## DIRECTIONS
**1.** In the interview about the Bruce Nauman book, at which gallery will the celebratory book event take place?
**2.** Continue the interview about the Bruce Nauman book from where it stops.

## PASSAGE PROVIDED
______________________________
In advance of the annual College Art Association conference in New York next week—where a celebratory book event will take place at Sperone Westwater Gallery—authors Dore Bowen and Constance Lewallen discuss their new book Bruce Nauman: Spatial Encounters.

DB: What do you think our book contributes to the scholarship past and present on the work of Bruce Nauman?

CL: Nauman’s corridors, rooms, tunnels, and depressions—what we’re calling architectural installations—have never been written about as a distinct series. However, while we argue for this as a series, the focus on body and space can be found throughout Nauman’s oeuvre. If you look at his videos, neons, photographs, and drawings, you see these topics repeatedly. Yet, in his architectural works, it’s not only thematic but also experiential. In these works, depression, anxiety, and frustration are paramount. The experience is crystalized. One way he does this is by setting up a situation for the participant, which is tightly controlled.
______________________________
Collected data:
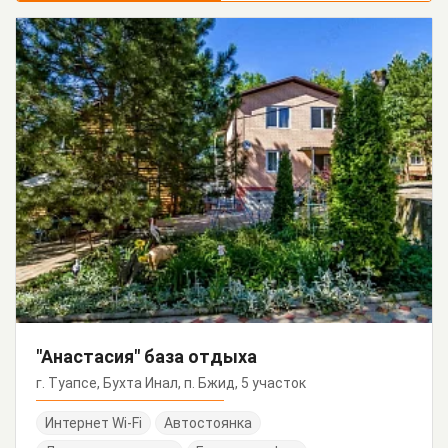
"Анастасия" база отдыха
г. Туапсе, Бухта Инал, п. Бжид, 5 участок
Интернет Wi-Fi
Автостоянка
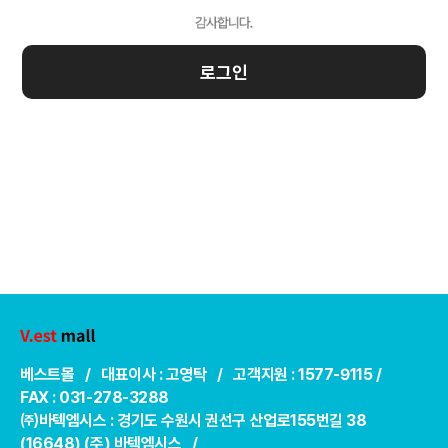
로그인
베스트몰 / 대표이사 : 고영탁 / 고객지원 : 1577-9115 /
FAX : 031-278-3288
㈜바텍엠시스 : 경기도 수원시 권선구 산업로155번길 38
(16648) (주) 바텍엠시스 /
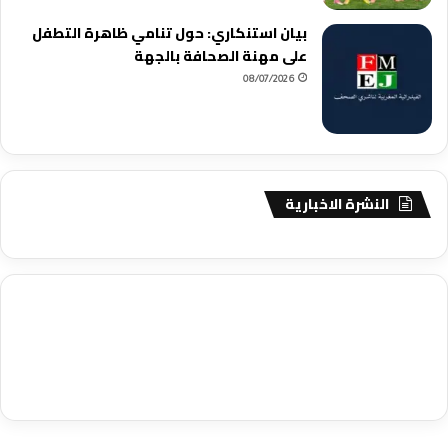
بيان استنكاري: حول تنامي ظاهرة التطفل
على مهنة الصحافة بالجهة
08/07/2026
النشرة الاخبارية
agence de communication digitale au Maroc
services marketing
digital
stratégie SEO et optimisation web
actualité economique
btp Maroc
actualité btp maroc
maroc
آخر أخبار الرياضة
تحليل مباريات
كرة القدم
أخبار الهواة
نتائج مباريات الهواة
seo
buy iptv
iptv subscription
specialist
trend news
best iptv
agence marketing presse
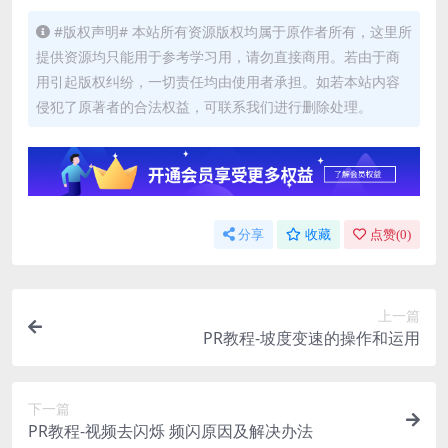
#版权声明# 本站所有资源版权均属于原作者所有，这里所
提供资源均只能用于参考学习用，请勿直接商用。若由于商
用引起版权纠纷，一切责任均由使用者承担。如若本站内容
侵犯了原著者的合法权益，可联系我们进行删除处理。
分享
收藏
点赞(
0
)
上一篇
PR教程-坡度变速的操作和运用
下一篇
PR教程-视频去闪烁 频闪原因及解决办法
______________________________
## EXERCISE RESULTS
**1.** Sperone Westwater Gallery

**2.**
DB: It’s interesting to note some of the elements Nauman integrates into his seemingly sparse installations (such as video, colored light, narrowing corridors that dead-end at the gallery wall, sound damping materials, etc.) to create these strong emotions. And all of these strategies came out of his ongoing investigation on human behavior in space which, as you note, runs throughout his career. What was the genesis of the architectural installations?

CL: Nauman’s initial impetus for creating his first corridor was his 1968 video Walk with Contrapposto, in which Performance Corridor was initially constructed as a prop for the video, but which, with the encouragement of Marcia Tucker (then-curator at the Whitney), he showed as a stand-alone work. Early on, Nauman was concerned with the body, famously stating that the body was a valid a material to work with. He manipulated his body in his first film Thighing, and explored the relationship of his body to architecture in the early performance (later reenacted for video) Wall Floor Positions, and so it was a natural step to create situations in which participants become acutely aware of their own body.

What is the significance of the San Jose Installation?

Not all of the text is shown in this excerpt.